Ah, there’s no place like home: especially if you’re a misunderstood, maladjusted teenager or his obsessive Jewish mother or the father who has put success before life and now hears Time’s winged chariot drawing near. Anna Ziegler’s compact little play, “Another Way Home,” having its world premiere at Magic Theatre in San Francisco, is a smart, funny and deeply poignant coming-of-age story with the parents growing up as much as their kids. Directed by Meredith McDonough, formerly of TheatreWorks and returning home from her new post at Actor’s Theatre of Louisville, it features spot-on performances from an excellent ensemble cast.

Joseph (who prefers to be called “Joey” but his parents won’t), defiantly played by Daniel Petzold, may have ADD but he may not. He’s on Ritalin and Lexapro, just in case. He is socially inept and has trouble with authority. So his New York Upper West Side parents ignore him (the father), smother him (the mother) and send him off to summer camp, just like all the other kids. But when they arrive at Camp Kickapoo in the Maine woods for Visiting Day, a quarrel erupts and Joey/Joseph takes off.
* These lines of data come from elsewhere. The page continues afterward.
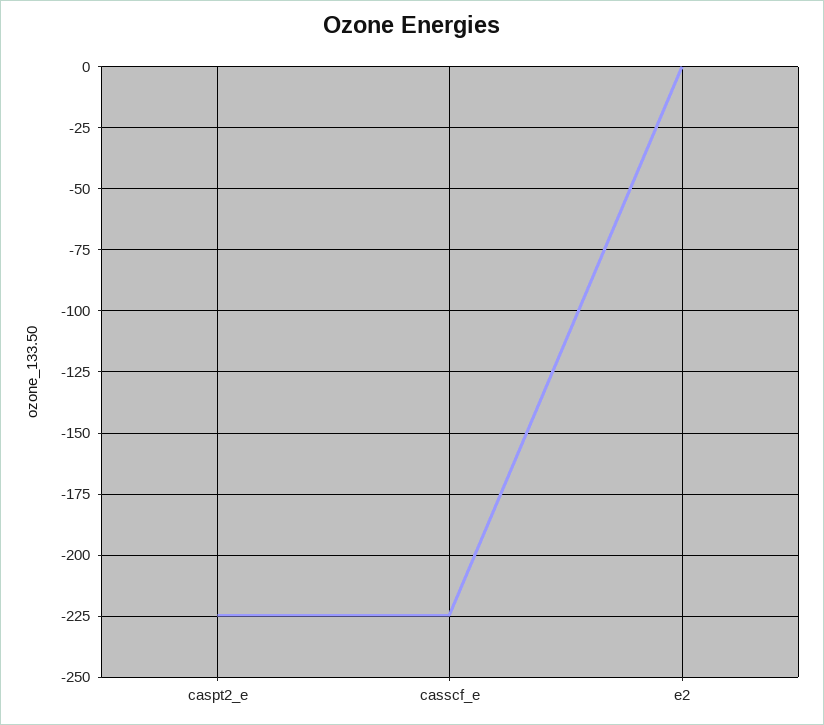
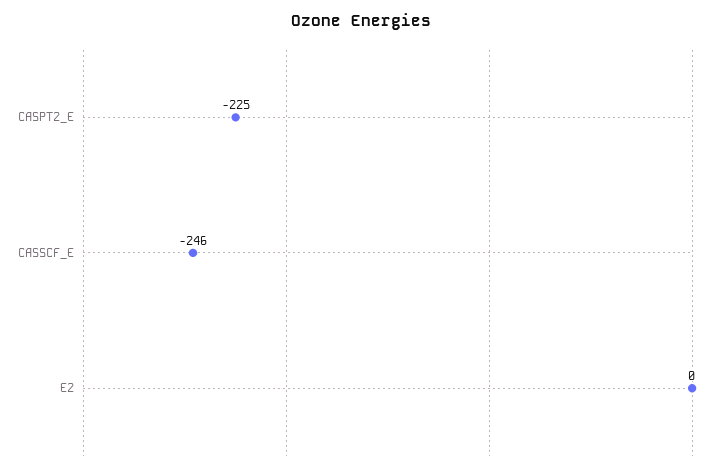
  {
    "caspt2_e": -225,
-   "casscf_e": -225,
+   "casscf_e": -246,
    "e2": 0
  }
Most of the rest of the 80-minute play is spent trying to find him. Everybody is searching; “He’d never been so popular,” his mother muses.
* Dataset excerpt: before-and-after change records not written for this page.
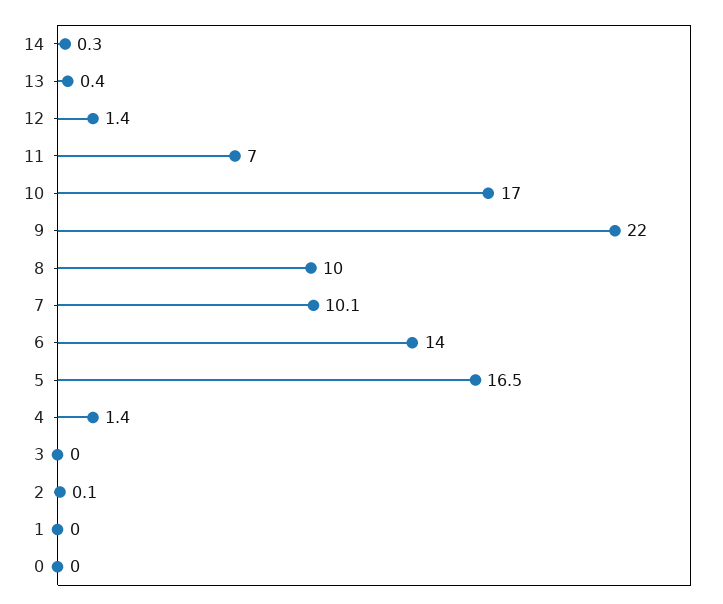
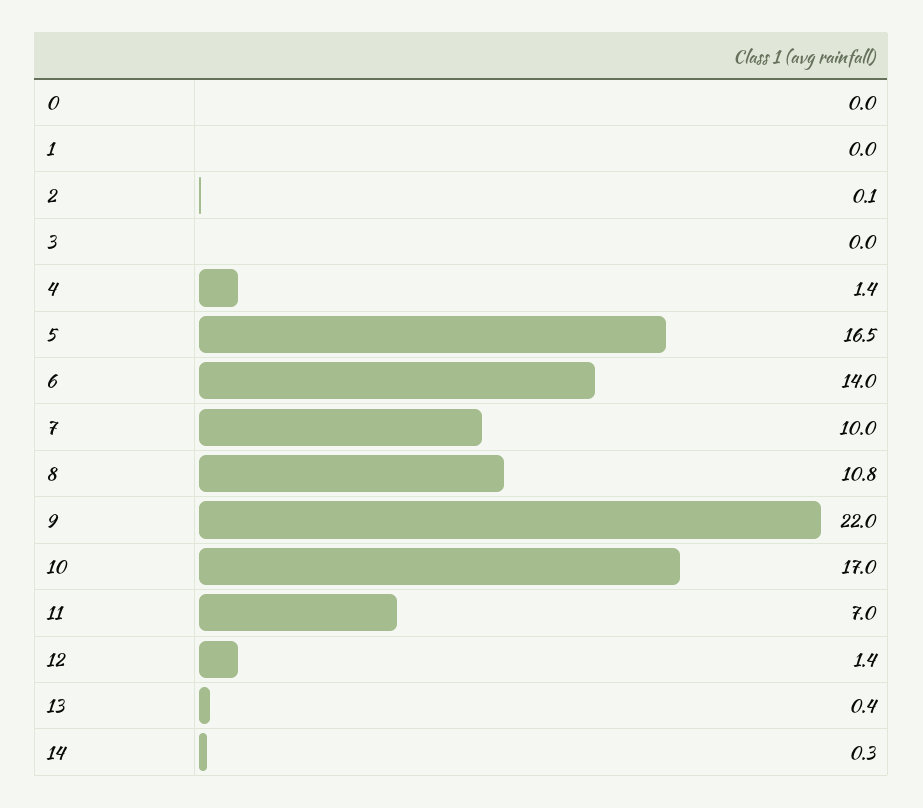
  {
    "14": 0.3,
    "13": 0.4,
    "12": 1.4,
    "11": 7,
    "10": 17,
    "9": 22,
-   "8": 10,
+   "8": 10.8,
-   "7": 10.1,
+   "7": 10,
    "6": 14,
    "5": 16.5,
    "4": 1.4,
    "3": 0,
    "2": 0.1,
    "1": 0,
    "0": 0
  }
In the process, Lillian (Kim Martin-Cotten, a wonderful actress who is a dead ringer for Annette Bening) questions the choices she has made, both in her marriage and her mothering. Philip, the father (a sympathetic Mark Pinter) begins to wonder where his life went while he was busy doing his job. They love their kids — Joey and his sister, the Taylor Swift-obsessed but otherwise perfect Nora (Riley Krull) — but it’s not always easy. They love each other but that can be even harder on a bad day, and this is a really bad day. Rounding out the cast is Jeremy Kahn as Mike T., a young counselor who never had much of a family of his own and decides to borrow Joey’s for a little while.
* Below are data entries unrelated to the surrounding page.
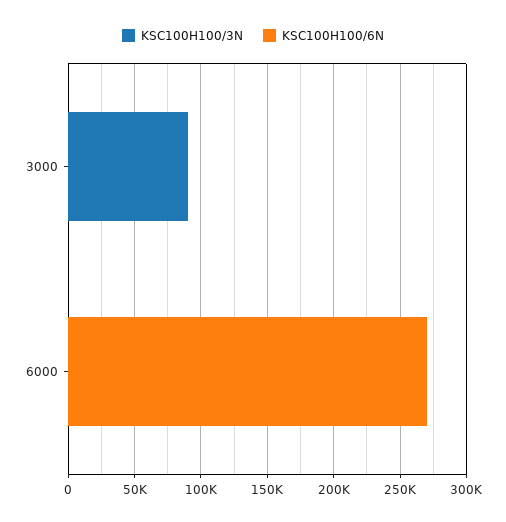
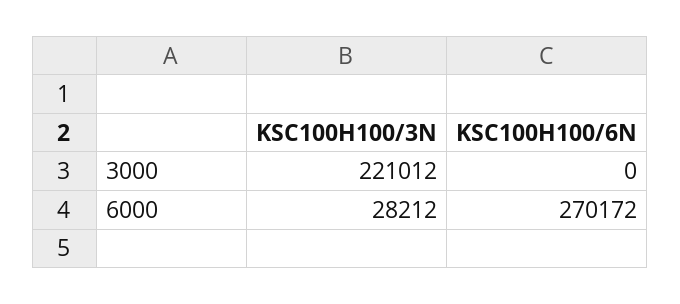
  {
    "KSC100H100/3N": {
-     "3000": 90000,
+     "3000": 221012,
-     "6000": 0
+     "6000": 28212
    },
    "KSC100H100/6N": {
      "3000": 0,
      "6000": 270172
    }
  }

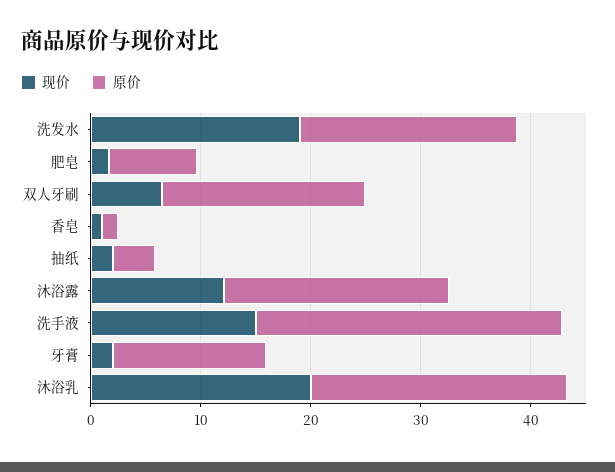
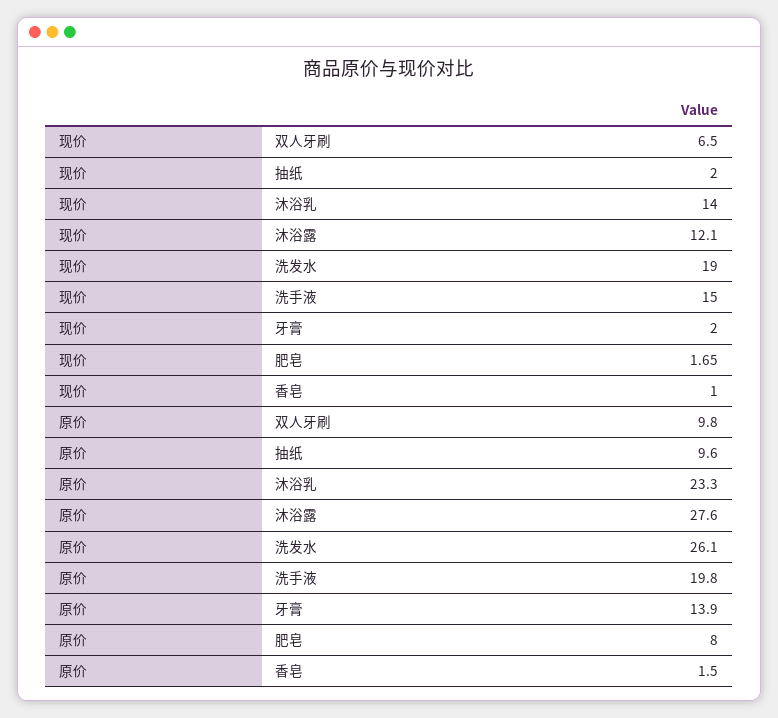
  {
    "现价": {
      "洗发水": 19,
      "肥皂": 1.65,
      "双人牙刷": 6.5,
      "香皂": 1,
      "抽纸": 2,
      "沐浴露": 12.1,
      "洗手液": 15,
      "牙膏": 2,
-     "沐浴乳": 20
+     "沐浴乳": 14
    },
    "原价": {
-     "洗发水": 20,
+     "洗发水": 26.1,
      "肥皂": 8,
-     "双人牙刷": 18,
+     "双人牙刷": 9.8,
      "香皂": 1.5,
-     "抽纸": 4,
+     "抽纸": 9.6,
-     "沐浴露": 20,
+     "沐浴露": 27.6,
-     "洗手液": 28,
+     "洗手液": 19.8,
      "牙膏": 13.9,
      "沐浴乳": 23.3
    }
  }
Ziegler writes well, with an ear for vernacular, and the play is narrated by the parents, as though they were telling the tale to friends at a dinner party, between stretches of dialogue. Much of it is very funny, in spite of the seriousness of the underlying emotions. There is no set to speak of, just some lighted squares on the floor, a window and a ledge that serves as a bunk, while Annie Smart’s costumes are casual correct.

Eventually, the lost is found but, in a deeper sense, what has been lost can never be retrieved. Innocence, illusions and the belief that you have been doing the right thing all along so how did it turn out so wrong? Just your typical American family. You may even recognize it.